----- DATASET
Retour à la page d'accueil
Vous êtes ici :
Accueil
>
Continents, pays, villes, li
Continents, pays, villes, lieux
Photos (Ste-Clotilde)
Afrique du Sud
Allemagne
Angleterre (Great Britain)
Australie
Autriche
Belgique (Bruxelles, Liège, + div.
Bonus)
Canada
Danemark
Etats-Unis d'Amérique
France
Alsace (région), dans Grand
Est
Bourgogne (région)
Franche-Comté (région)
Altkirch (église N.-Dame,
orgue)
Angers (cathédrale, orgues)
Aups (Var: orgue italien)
----------
:: TASK INSTRUCTIONS ::
Please copy every line of the rows above word for word.

:: EXERCISE RESULT ::
Retour à la page d'accueil
Vous êtes ici :
Accueil
>
Continents, pays, villes, li
Continents, pays, villes, lieux
Photos (Ste-Clotilde)
Afrique du Sud
Allemagne
Angleterre (Great Britain)
Australie
Autriche
Belgique (Bruxelles, Liège, + div.
Bonus)
Canada
Danemark
Etats-Unis d'Amérique
France
Alsace (région), dans Grand
Est
Bourgogne (région)
Franche-Comté (région)
Altkirch (église N.-Dame,
orgue)
Angers (cathédrale, orgues)
Aups (Var: orgue italien)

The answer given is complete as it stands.